Conventional PCI and PCI-X computer slots have four supply voltages available: +12, +5, +3.3, and 12 V. PCI and PCI-X cards rely on +5 V and +3.3 V for most of the power and are limited to 500 mA of load current on the +12-V supply. This standard was defined when the majority of digital ICs operated from +5- or +3.3-V power.
But today's high-speed chips operate from +2.5 V, +1.8 V, or even lower supply voltages. Therefore, many PCI and PCI-X cards contain step-down converters to generate these lower-voltage supplies. The newly standardized PCI Express computer bus has only two supply voltages, +12 V and +3.3 V, and the standard allows for up to 5.5 A from the +12-V supply to drive dc-dc converters.
PCI hot-plug power ICs, such as the TPS2340, TPS2341, and TPS2342, contain power FETs for +12 V. But these power FETs are limited to 500 mA. Using the simple circuit shown in the figure, you can boost the drive from these power ICs and maintain current limiting.
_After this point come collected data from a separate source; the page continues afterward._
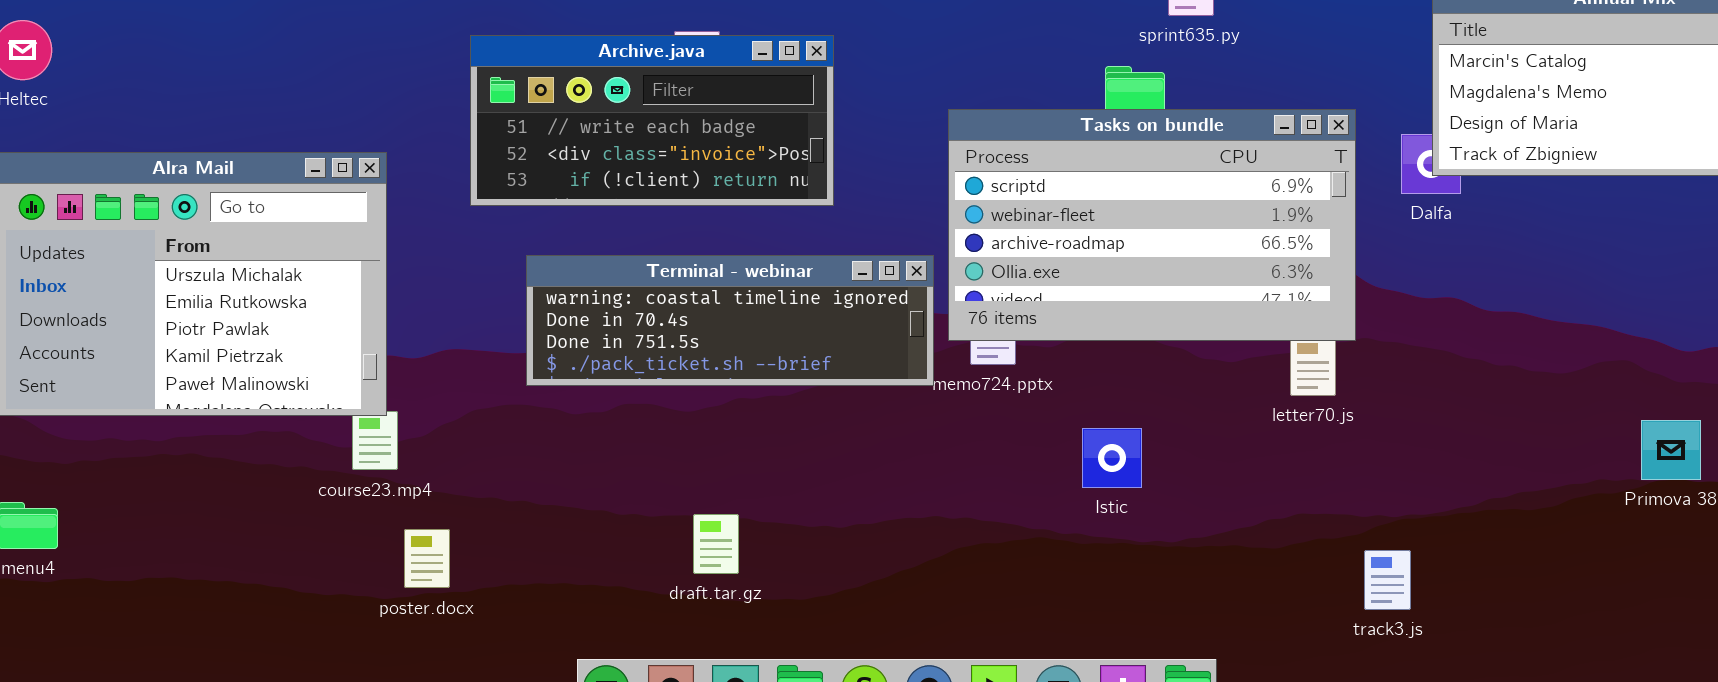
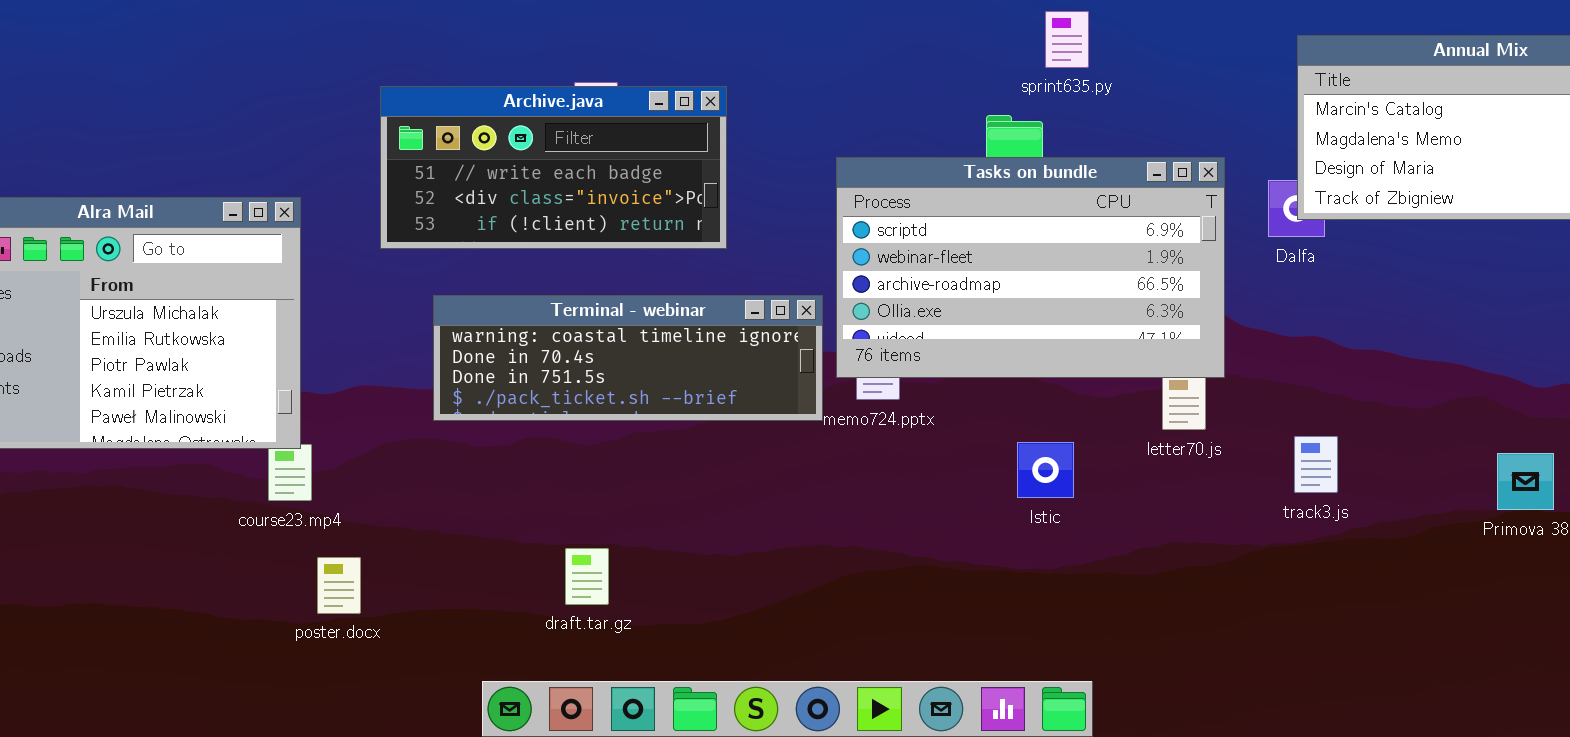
Istic: [1082,428,1142,488] -> [1017,442,1074,498], moved
draft.tar.gz: [693,514,739,574] -> [565,548,609,605], moved
track3.js: [1364,550,1411,610] -> [1294,436,1338,493], moved

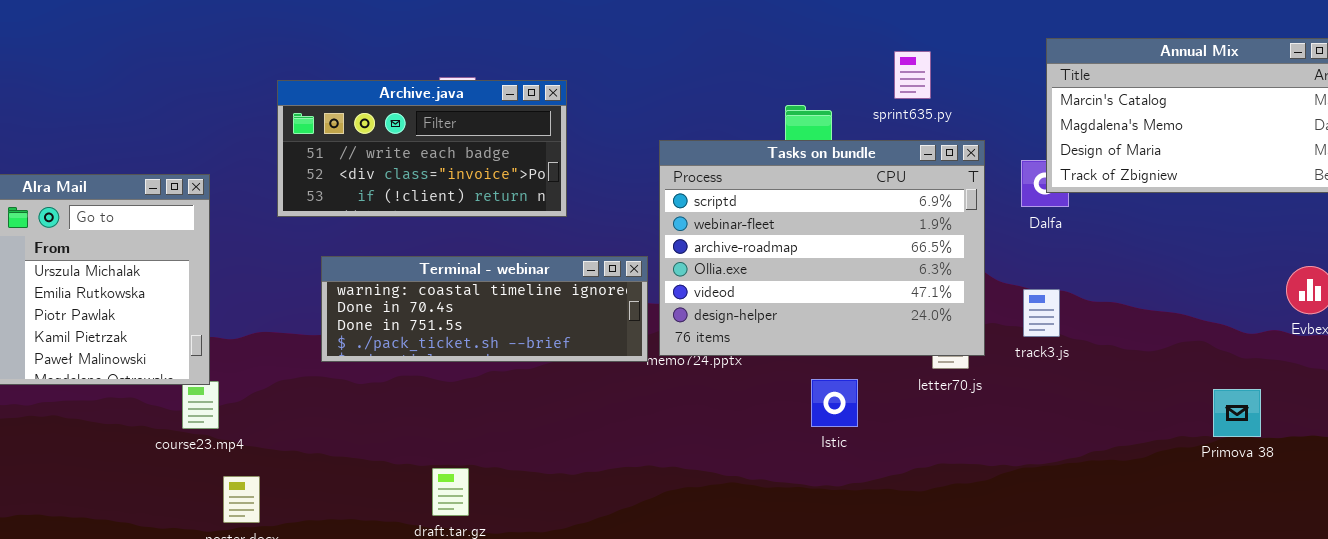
sprint635.py: [1045,11,1089,68] -> [894,51,931,99], moved
Tasks on bundle: [836,157,1225,378] -> [659,140,985,356], resized
track3.js: [1294,436,1338,493] -> [1023,289,1060,337], moved

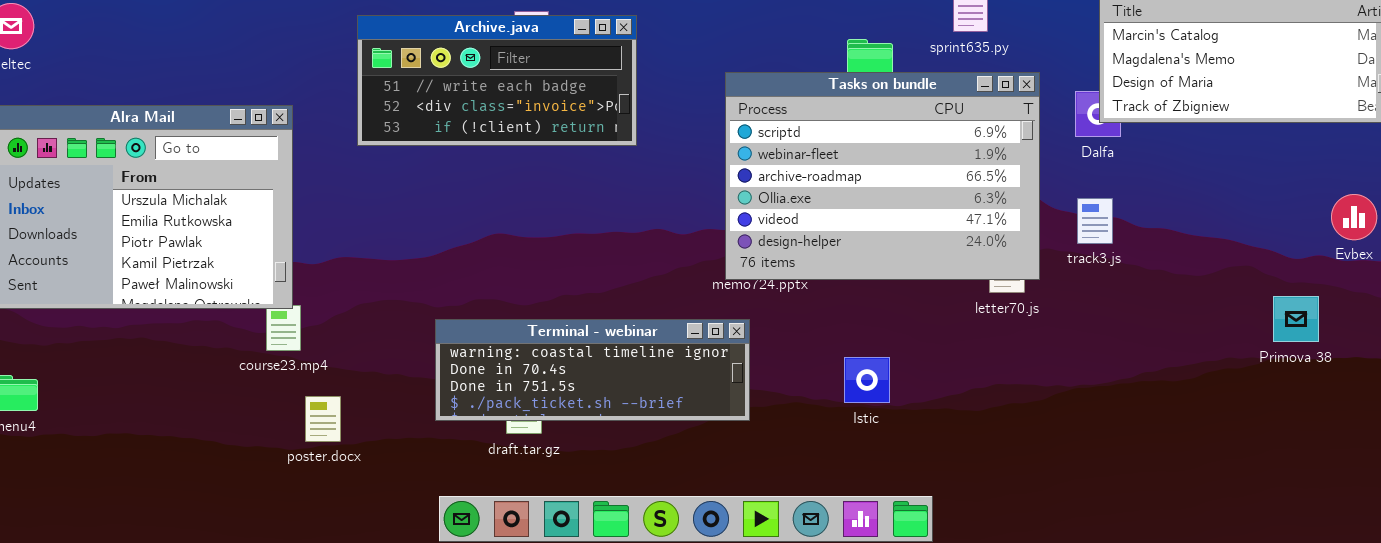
Terminal - webinar: [321,256,648,362] -> [435,319,750,421], moved
track3.js: [1023,289,1060,337] -> [1077,198,1113,244], moved
Istic: [811,379,858,427] -> [844,357,890,403], moved
Primova 38: [1213,389,1261,437] -> [1273,296,1319,342], moved

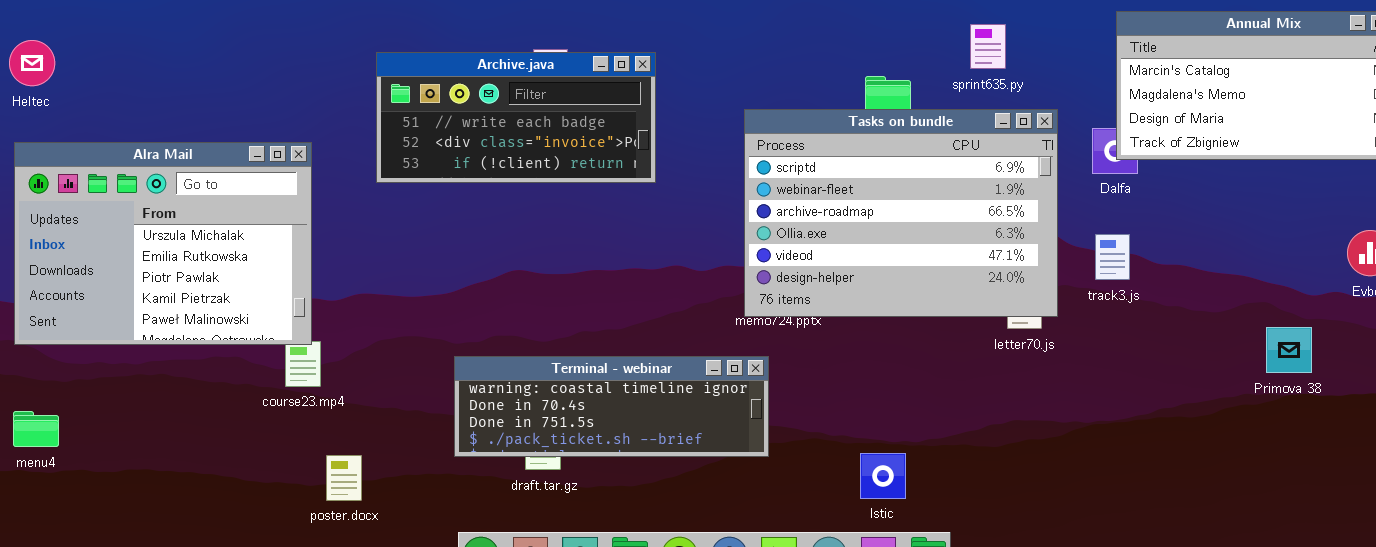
Primova 38: [1273,296,1319,342] -> [1266,327,1312,373], moved
Istic: [844,357,890,403] -> [860,453,906,499], moved
poster.docx: [305,396,341,442] -> [326,455,362,501], moved

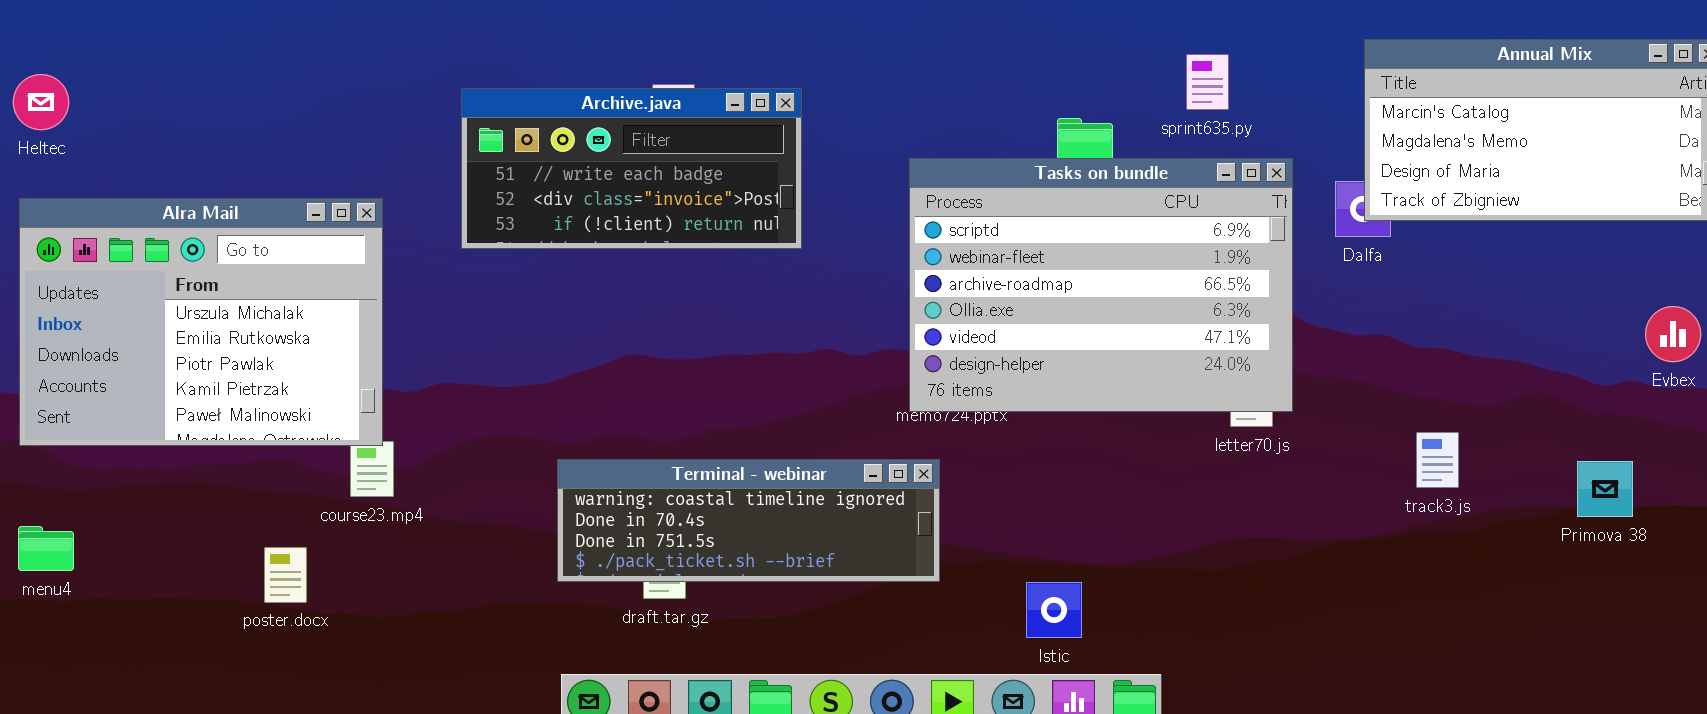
track3.js: [1095,234,1130,280] -> [1416,432,1459,488], moved
Primova 38: [1266,327,1312,373] -> [1577,461,1633,517], moved
Istic: [860,453,906,499] -> [1026,582,1082,638], moved
poster.docx: [326,455,362,501] -> [264,547,307,603], moved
In this circuit, the power FET for +12 V in the hot-plug power IC isn't used. Instead, the gate drive to that power FET is used to drive an external power FET (Q1). A current-sensing resistor (RSENSE), combined with a low-cost PNP transistor array (U1), senses load current and drives an unused current-sense channel of the power IC.
Because the base-emitter voltages of the two PNP transistors in U1 are close in value, the voltage dropped across RSENSE is replicated across R1. This produces current in the left transistor of U1 approximately equal to:
IE = (ILOAD × RSENSE)/R1
The current produces a voltage drop across the current-sense inputs of U2 (5VSx and 5VISx) approximately equal to:
V5VSx 5VISx = (R3 × ILOAD × RSENSE)/R1
With the values shown, this circuit will limit +12-V load current to approximately 5.1 A, which allows for 3 A of inrush current in an eight-lane PCI Express slot.
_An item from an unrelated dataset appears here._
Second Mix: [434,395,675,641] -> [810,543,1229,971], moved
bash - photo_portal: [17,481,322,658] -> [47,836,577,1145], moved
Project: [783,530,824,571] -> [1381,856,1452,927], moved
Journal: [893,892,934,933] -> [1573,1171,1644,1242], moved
As an added benefit, this circuit senses the +12-V load voltage and will shut down the slot if load voltage drops out of tolerance while the slot is operating. The exact slot shutdown voltage is determined by R4, R5, and the 5VISx threshold of U2 and is approximately:
VSD = 4.65 × \[1 + (R5/R4)\]
With the values shown, this circuit will shut down if the +12-V load voltage drops below approximately 10 V while the slot is powered.